Collected data
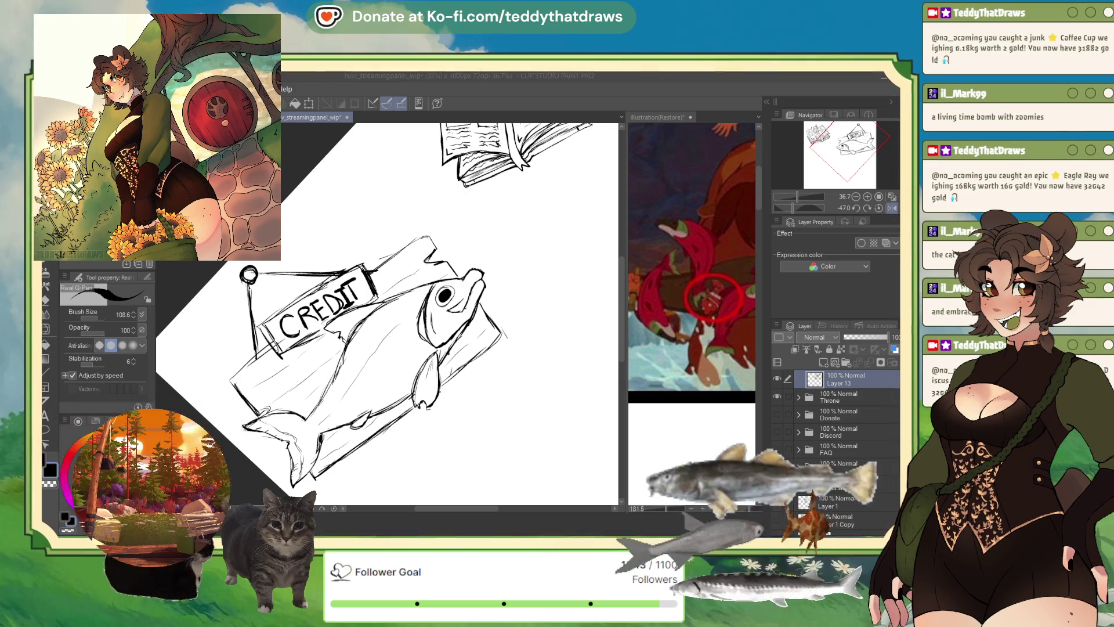
Zoom out and flip the canvas view horizontally to check the sketch
scroll(459, 230, "down", 2)
scroll(453, 290, "down", 2)
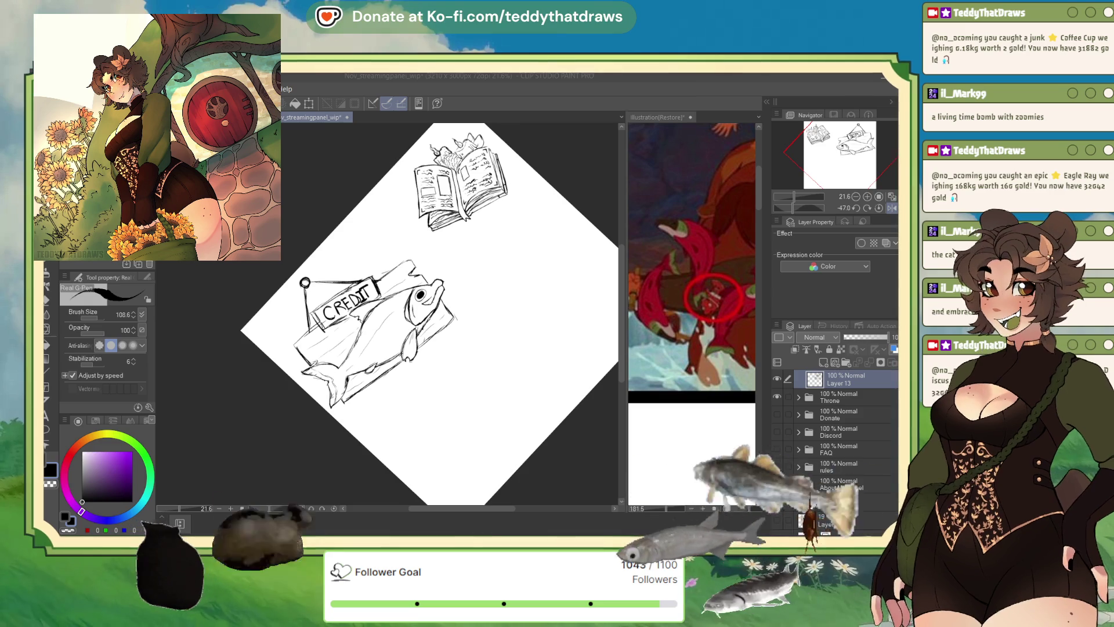
left_click(892, 207)
scroll(424, 273, "up", 4)
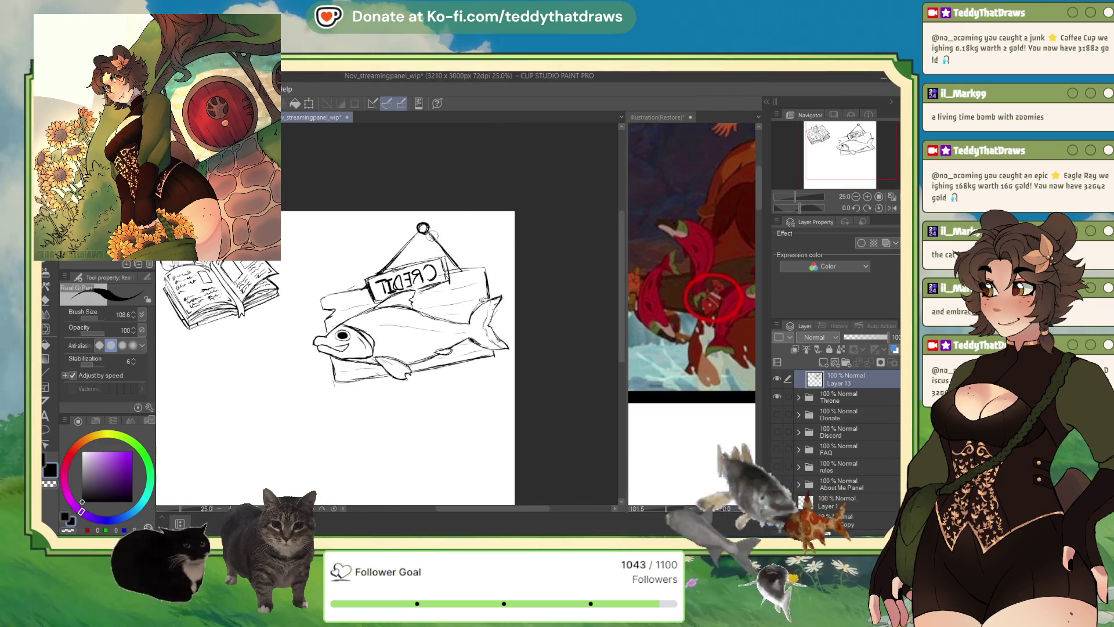
Switch to transparent colour and erase the 'DIT' letters from the sign
left_click(68, 528)
mouse_move(337, 316)
left_mouse_down()
mouse_move(380, 328)
mouse_move(432, 296)
mouse_move(423, 300)
left_mouse_up()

* _TASK DETAILS_: Above are the records; report each line in them that includes the word "scroll".

* _ANSWER AREA_:
scroll(459, 230, "down", 2)
scroll(453, 290, "down", 2)
scroll(424, 273, "up", 4)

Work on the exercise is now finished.